_Instructions to follow_: Could you copy every line from the material below in which "page" appears?

_Records for the task_:
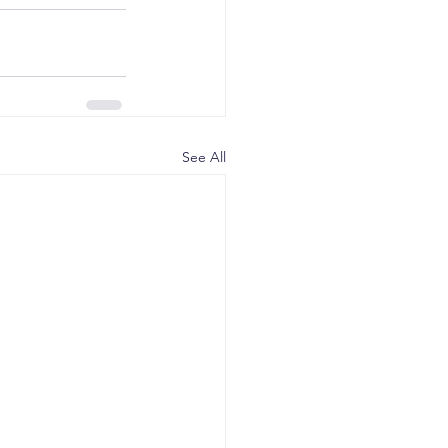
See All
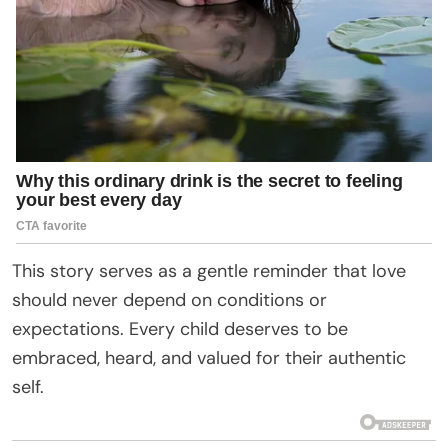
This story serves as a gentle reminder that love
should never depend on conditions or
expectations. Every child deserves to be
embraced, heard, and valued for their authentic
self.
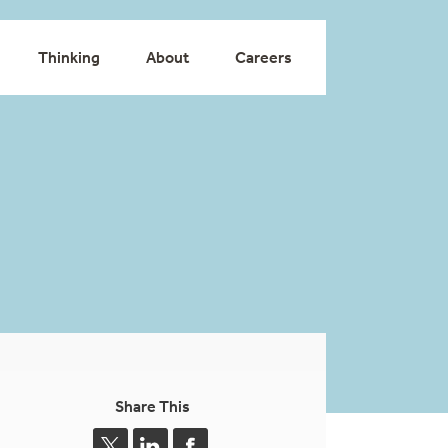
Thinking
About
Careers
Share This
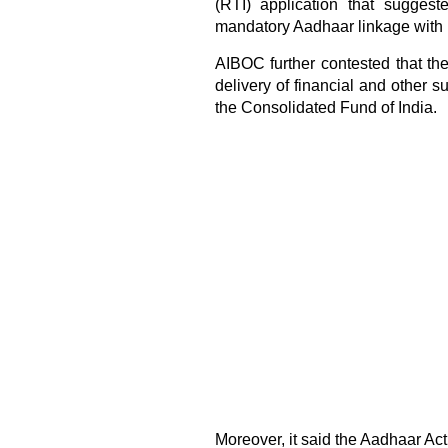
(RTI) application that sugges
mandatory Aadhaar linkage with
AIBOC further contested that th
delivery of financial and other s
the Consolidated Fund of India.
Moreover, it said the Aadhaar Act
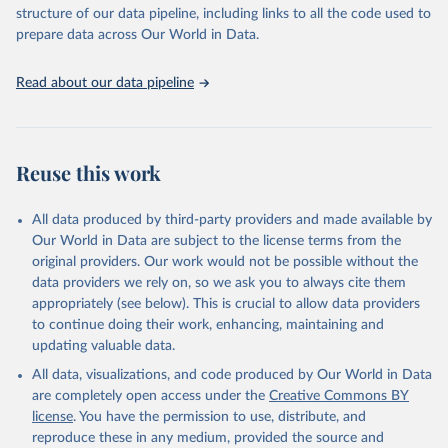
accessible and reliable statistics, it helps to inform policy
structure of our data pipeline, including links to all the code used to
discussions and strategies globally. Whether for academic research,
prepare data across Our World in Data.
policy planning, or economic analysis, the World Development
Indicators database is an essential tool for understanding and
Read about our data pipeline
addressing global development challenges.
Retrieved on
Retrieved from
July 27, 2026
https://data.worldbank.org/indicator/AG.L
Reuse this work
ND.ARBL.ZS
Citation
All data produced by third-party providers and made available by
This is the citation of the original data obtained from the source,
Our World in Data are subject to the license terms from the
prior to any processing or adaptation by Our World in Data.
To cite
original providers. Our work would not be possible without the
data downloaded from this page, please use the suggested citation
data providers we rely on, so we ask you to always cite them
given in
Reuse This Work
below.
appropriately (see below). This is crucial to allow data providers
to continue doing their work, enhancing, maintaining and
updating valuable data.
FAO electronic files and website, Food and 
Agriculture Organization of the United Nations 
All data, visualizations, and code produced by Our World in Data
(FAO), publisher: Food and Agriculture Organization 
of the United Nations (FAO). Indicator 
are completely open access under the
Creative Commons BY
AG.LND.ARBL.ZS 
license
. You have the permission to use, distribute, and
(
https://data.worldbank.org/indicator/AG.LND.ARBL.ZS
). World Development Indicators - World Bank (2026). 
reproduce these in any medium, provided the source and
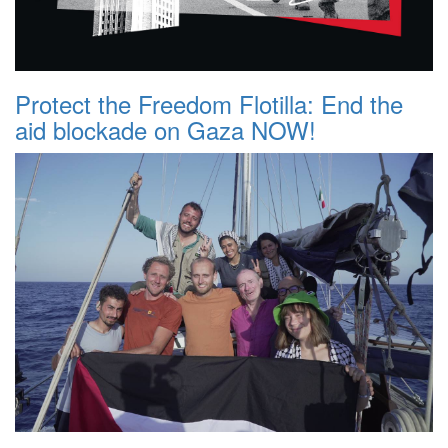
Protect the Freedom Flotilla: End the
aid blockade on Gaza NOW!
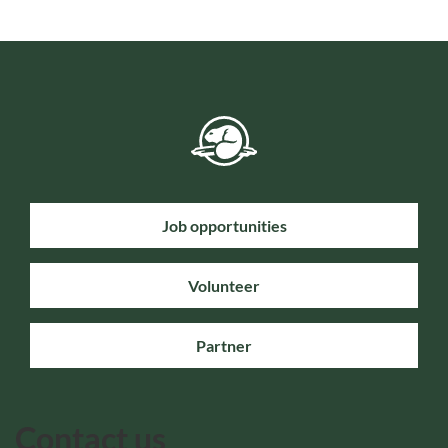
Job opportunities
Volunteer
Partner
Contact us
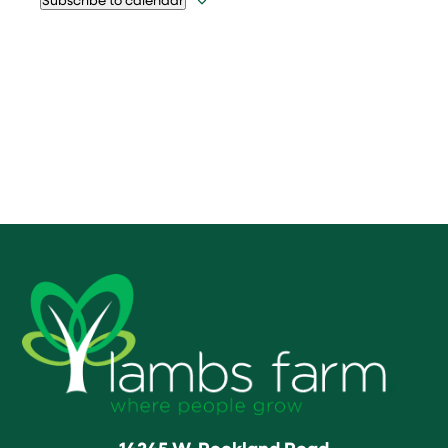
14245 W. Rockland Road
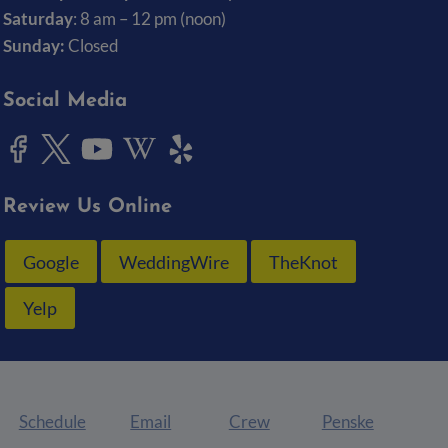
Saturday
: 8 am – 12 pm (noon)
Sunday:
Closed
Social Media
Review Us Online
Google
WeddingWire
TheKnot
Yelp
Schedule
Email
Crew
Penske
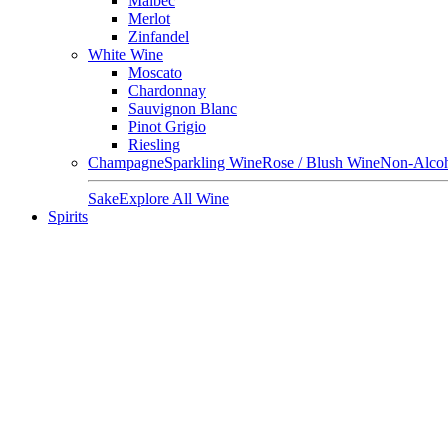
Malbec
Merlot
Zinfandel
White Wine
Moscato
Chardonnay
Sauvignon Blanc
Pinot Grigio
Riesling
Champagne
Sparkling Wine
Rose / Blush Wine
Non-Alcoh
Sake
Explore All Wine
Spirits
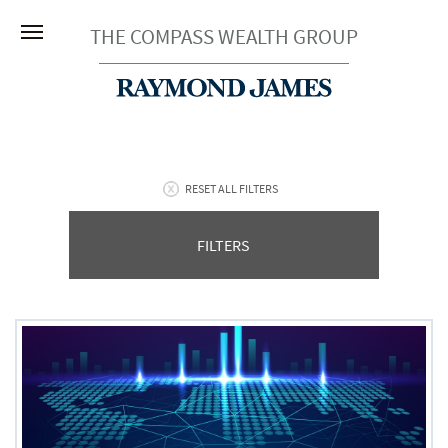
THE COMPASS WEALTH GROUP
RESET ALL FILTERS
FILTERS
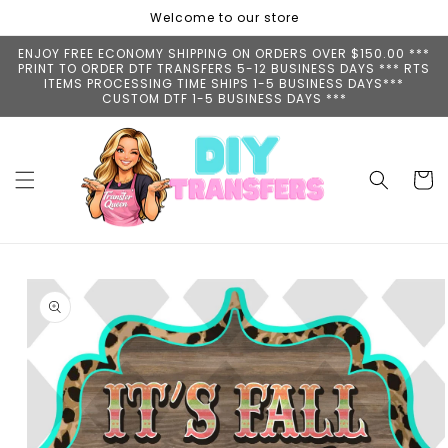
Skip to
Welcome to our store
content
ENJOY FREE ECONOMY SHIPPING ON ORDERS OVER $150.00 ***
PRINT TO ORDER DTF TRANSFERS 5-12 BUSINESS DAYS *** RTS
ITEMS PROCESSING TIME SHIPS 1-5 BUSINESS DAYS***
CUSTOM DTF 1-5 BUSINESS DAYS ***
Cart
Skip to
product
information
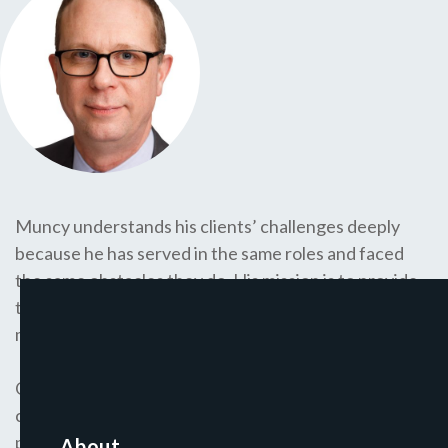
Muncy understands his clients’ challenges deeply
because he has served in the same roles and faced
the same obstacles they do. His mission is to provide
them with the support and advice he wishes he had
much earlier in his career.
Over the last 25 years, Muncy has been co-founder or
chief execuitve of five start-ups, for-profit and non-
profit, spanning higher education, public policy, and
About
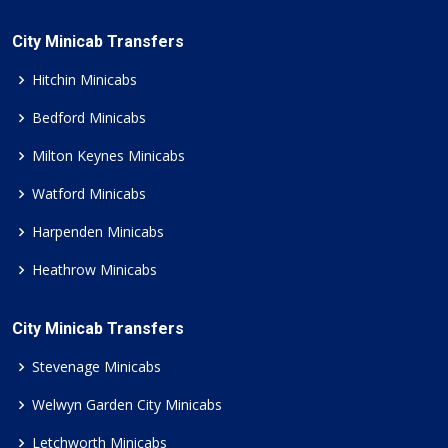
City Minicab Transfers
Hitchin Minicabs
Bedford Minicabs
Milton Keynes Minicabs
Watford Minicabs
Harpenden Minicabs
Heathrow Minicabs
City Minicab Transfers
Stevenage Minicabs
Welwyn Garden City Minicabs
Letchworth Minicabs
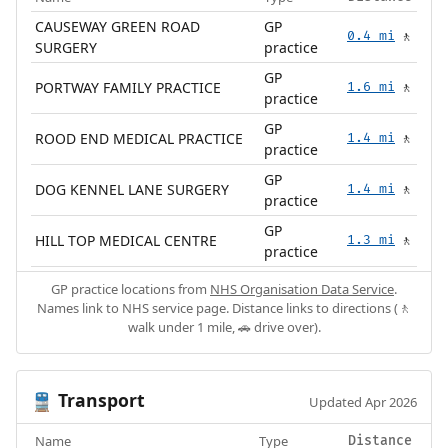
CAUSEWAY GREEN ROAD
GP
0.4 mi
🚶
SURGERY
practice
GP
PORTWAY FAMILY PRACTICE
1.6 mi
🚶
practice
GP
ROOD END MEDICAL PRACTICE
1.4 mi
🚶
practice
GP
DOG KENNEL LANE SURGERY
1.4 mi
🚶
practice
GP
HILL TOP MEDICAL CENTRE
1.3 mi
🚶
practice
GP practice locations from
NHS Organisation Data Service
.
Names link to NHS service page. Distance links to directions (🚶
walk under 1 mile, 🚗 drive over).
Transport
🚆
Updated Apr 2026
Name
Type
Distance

_Solution below_:
data downloaded from this page, please use the suggested citation
Names link to NHS service page. Distance links to directions (🚶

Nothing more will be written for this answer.